İşte ey arkadaş! Haddin varsa buna karşı bir bahane bul!
Yedinci Bürhan
Ey arkadaş gel! Şimdi bu cüz'iyatı bırakıp, saray şeklindeki bu acib âlemin eczalarının
birbirine karşı olan vaziyetlerine dikkat edeceğiz. İşte bak: Bu âlemde o derece
intizam ile küllî işler yapılıyor ve umumî inkılablar oluyor ki, âdeta bütün
bu saraydaki mevcud taşlar, topraklar, ağaçlar, herbir şey, birer fâil-i muhtar gibi bütün
bu âlemin nizamat-ı külliyesini gözetip, ona göre tevfik-ı hareket ediyor.

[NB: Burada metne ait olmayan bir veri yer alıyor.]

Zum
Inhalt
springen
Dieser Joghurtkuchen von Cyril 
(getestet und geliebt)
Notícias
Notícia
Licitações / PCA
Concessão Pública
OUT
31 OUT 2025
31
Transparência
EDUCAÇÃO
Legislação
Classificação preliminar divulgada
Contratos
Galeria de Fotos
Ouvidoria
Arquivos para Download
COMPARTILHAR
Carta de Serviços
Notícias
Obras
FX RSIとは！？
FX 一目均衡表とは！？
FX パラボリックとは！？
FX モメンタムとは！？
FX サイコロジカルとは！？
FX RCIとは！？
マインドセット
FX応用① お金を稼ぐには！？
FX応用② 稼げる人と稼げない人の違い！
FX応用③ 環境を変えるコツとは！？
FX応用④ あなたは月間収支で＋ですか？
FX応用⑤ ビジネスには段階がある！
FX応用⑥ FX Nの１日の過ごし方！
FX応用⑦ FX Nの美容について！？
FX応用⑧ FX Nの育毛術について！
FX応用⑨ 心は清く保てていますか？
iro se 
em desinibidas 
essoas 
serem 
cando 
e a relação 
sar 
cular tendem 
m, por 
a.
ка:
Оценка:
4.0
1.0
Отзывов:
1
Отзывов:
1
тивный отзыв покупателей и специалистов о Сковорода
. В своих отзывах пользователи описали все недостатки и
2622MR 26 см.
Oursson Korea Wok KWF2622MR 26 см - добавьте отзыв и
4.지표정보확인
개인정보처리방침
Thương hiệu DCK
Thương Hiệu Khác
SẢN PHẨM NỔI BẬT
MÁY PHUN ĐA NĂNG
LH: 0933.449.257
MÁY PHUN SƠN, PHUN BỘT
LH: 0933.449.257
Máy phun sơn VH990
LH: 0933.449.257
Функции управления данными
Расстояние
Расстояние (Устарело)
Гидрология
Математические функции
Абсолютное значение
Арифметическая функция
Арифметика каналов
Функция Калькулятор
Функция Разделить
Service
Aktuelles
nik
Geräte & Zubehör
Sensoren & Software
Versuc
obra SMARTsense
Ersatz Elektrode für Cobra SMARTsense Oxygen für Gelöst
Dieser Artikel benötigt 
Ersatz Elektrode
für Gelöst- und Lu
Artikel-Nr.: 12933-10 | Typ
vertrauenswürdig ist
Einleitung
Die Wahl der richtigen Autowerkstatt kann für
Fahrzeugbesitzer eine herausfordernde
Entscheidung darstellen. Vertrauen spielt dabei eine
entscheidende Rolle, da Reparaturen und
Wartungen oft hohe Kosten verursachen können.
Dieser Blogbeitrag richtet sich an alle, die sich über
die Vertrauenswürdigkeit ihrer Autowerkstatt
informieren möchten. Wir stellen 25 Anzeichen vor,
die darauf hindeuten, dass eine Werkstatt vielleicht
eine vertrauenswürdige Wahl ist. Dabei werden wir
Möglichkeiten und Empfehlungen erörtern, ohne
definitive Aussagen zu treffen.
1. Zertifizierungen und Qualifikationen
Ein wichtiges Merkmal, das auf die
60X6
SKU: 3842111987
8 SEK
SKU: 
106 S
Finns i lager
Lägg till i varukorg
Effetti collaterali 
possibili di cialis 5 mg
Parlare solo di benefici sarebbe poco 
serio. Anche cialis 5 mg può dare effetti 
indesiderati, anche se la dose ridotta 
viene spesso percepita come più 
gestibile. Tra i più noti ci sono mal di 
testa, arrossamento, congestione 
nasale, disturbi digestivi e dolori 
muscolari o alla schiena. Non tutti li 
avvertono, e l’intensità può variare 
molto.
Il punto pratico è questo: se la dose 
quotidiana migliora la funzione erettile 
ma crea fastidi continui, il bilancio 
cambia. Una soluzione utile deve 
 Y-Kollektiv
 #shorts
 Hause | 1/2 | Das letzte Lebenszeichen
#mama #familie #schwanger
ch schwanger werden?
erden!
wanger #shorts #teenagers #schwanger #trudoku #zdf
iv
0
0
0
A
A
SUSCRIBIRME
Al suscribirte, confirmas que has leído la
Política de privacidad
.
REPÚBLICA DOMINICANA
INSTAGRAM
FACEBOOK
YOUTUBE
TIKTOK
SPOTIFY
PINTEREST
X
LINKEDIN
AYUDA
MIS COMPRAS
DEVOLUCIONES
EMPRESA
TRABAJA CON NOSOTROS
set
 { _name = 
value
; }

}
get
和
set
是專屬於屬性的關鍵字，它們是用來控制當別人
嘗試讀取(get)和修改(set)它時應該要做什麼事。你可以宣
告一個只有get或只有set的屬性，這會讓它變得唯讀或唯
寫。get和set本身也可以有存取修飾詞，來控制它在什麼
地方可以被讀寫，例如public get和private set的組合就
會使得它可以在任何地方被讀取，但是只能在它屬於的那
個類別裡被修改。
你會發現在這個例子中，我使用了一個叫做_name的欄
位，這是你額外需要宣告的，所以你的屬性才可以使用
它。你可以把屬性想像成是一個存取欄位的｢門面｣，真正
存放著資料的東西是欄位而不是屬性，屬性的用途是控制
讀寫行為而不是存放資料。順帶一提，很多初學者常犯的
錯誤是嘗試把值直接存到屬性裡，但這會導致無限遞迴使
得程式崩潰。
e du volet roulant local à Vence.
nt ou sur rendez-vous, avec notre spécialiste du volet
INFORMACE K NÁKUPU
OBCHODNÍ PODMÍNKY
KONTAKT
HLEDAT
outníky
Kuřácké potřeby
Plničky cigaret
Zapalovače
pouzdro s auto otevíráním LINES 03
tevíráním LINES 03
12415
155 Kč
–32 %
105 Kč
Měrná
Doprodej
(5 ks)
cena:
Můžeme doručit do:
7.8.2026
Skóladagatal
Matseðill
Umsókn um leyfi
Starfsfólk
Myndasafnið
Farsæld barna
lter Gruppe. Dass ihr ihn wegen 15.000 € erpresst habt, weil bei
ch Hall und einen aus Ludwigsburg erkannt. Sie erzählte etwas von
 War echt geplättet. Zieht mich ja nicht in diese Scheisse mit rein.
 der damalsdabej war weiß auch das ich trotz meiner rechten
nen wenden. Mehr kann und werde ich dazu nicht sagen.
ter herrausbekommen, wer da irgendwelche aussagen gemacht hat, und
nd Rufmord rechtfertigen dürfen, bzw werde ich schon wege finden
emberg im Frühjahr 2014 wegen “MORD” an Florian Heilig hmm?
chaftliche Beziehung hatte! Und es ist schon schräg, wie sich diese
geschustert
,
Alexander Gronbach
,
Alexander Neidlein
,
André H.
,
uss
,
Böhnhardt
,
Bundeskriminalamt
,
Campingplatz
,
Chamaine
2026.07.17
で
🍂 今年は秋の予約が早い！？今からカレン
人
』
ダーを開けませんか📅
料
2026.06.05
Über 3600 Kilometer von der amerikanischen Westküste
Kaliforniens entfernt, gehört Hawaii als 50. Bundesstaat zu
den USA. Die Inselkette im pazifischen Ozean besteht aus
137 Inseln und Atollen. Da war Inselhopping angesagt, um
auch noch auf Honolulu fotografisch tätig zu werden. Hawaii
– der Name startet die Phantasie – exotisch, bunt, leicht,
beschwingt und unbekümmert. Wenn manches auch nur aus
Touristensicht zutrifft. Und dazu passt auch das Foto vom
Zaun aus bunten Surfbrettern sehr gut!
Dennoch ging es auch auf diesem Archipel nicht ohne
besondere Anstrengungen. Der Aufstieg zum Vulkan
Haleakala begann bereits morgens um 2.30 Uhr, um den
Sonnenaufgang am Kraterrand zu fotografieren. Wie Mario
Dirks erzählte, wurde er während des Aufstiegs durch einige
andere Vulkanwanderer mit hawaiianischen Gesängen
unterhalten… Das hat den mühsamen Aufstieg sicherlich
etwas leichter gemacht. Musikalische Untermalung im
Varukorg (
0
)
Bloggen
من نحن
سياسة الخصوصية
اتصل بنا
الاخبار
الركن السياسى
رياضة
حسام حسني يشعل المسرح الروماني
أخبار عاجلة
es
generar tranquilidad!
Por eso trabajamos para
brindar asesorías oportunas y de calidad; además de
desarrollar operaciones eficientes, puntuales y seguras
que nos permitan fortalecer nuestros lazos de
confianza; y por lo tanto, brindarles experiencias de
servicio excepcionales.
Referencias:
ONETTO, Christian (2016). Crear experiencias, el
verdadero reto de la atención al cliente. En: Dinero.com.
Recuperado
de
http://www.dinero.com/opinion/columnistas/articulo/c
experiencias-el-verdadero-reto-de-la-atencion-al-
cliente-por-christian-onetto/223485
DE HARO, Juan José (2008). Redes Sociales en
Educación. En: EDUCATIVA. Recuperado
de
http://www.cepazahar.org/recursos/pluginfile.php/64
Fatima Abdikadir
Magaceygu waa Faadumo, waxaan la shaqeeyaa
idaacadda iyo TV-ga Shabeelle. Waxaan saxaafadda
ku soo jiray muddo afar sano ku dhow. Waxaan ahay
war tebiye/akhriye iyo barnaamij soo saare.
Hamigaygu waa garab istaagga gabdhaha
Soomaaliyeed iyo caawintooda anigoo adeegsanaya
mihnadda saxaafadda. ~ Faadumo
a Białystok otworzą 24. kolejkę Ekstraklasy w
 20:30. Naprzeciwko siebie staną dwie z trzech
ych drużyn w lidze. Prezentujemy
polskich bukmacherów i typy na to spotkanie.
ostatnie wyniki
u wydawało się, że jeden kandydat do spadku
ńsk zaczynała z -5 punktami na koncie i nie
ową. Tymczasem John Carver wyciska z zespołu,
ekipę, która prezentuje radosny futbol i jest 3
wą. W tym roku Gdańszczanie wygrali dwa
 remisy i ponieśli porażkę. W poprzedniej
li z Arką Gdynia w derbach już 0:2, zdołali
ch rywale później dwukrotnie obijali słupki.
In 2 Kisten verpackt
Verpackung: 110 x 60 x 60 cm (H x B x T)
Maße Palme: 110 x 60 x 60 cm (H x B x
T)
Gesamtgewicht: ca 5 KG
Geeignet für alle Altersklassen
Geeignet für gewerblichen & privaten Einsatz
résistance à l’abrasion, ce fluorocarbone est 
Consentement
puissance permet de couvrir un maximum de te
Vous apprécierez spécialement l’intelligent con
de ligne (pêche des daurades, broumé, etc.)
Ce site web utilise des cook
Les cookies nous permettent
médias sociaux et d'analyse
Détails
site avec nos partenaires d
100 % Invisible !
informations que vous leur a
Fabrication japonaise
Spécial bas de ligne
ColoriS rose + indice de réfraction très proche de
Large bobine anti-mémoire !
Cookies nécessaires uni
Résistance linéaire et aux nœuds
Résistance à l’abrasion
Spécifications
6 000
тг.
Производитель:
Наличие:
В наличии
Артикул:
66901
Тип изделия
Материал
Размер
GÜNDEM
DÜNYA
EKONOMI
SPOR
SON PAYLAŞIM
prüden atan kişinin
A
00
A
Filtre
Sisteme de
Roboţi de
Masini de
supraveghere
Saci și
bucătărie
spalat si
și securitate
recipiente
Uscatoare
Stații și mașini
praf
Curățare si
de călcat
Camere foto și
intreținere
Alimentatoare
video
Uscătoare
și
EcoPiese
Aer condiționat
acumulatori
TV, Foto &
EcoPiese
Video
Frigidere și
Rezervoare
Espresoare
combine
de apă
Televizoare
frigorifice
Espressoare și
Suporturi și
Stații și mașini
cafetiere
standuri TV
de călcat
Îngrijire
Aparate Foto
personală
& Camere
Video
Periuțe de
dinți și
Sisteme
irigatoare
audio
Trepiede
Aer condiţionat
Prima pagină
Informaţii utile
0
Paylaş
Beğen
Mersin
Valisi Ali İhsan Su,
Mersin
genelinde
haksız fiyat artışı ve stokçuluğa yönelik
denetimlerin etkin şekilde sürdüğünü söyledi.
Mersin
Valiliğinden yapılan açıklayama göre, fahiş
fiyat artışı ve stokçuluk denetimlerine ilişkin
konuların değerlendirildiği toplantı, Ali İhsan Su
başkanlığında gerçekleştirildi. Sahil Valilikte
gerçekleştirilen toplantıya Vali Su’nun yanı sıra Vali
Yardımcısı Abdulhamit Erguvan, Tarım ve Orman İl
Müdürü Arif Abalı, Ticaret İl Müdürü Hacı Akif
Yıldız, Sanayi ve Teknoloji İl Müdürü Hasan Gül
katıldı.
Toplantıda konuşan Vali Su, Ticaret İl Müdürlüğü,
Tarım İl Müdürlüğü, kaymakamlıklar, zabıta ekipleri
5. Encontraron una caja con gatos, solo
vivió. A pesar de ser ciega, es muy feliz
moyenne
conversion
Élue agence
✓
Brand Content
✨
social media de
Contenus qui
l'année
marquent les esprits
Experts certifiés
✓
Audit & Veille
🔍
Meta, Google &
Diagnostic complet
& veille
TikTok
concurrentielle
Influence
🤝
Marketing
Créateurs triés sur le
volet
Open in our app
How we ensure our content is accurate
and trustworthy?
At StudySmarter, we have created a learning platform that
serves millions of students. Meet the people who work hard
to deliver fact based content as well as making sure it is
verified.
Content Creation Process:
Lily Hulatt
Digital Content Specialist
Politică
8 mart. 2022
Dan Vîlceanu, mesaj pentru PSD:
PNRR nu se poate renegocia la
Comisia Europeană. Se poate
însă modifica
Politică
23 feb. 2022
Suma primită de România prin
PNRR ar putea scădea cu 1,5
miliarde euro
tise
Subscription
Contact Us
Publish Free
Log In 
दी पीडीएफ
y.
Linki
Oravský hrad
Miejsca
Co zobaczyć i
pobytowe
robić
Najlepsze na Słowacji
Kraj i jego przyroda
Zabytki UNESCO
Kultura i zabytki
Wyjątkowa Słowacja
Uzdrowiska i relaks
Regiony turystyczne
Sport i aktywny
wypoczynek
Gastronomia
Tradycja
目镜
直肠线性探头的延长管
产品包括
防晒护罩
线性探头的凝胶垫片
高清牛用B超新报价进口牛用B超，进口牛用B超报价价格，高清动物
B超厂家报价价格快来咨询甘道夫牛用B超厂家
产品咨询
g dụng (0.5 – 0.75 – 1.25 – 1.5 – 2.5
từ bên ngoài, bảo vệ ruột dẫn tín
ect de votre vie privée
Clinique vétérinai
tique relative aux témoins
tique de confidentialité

Birbirinden
en uzak şeyler, birbirinin imdadına koşuyor. İşte bak: Gaibden acib bir kafile çıkıp geliyor. {(Haşiye-10):
Umum hayvanatın erzakını taşıyan, nebatat ve eşcar kafileleridir.}
Merkebleri ağaçlara, nebatlara, dağlara benzerler. Başlarında birer tabla-yı erzak
taşıyorlar. İşte bak: Bu tarafta bekleyen muhtelif hayvanatın erzaklarını getiriyorlar.
Hem de bak: Bu kubbede o azîm elektrik lâmbası {(Haşiye-11): O azîm elektrik lâmbası,
Güneş'e işarettir.} onlara ışık verdiği gibi, bütün taamlarını öyle güzel pişiriyor;
yalnız, pişirilecek taamlar bir dest-i gaybî tarafından birer ipe takılıp {(Haşiye-12):
İp ve ipe takılan taam ise, ağacın ince dalları ve leziz meyveleridir.} ona karşı
tutuluyor. Bu tarafa da bak: Bu bîçare zaîf, nahif, kuvvetsiz hayvancıklar... Nasıl onların
başı önünde, latif gıda ile dolu iki tulumbacık takılmış,{(Haşiye-13): İki tulumbacık
ise, vâlidelerin memelerine işarettir.} iki çeşme gibi; yalnız o kuvvetsiz
mahluk, onu ağzına yapıştırması kâfidir.
Elhasıl: Bütün bu âlemin bütün eşyası, birbirine bakar gibi, birbirine yardım eder.
Birbirini görür gibi, birbirine el-ele verir. Birbirinin işini tekmil için, birbirine
omuz-omuza veriyor. Bel-bele verip beraber çalışıyorlar. Her şeyi buna kıyas et;
ta'dad ile bitmez... İşte bütün bu haller, iki kerre iki dört eder derecesinde kat'î
gösterir ki; şu saray-ı acibin ustasına yani şu garib âlemin sahibine herşey müsahhardır.
Her şey onun hesabına çalışır. Herşey ona bir emirber nefer hükmündedir. Herşey
onun kuvvetiyle döner. Herşey onun emriyle hareket eder. Herşey onun hikmetiyle tanzim
olur. Herşey onun keremiyle muavenet eder. Herşey onun merhametiyle başkasının imdadına
koşar, yani koşturulur. Ey arkadaş! Haddin varsa buna karşı bir söz söyle!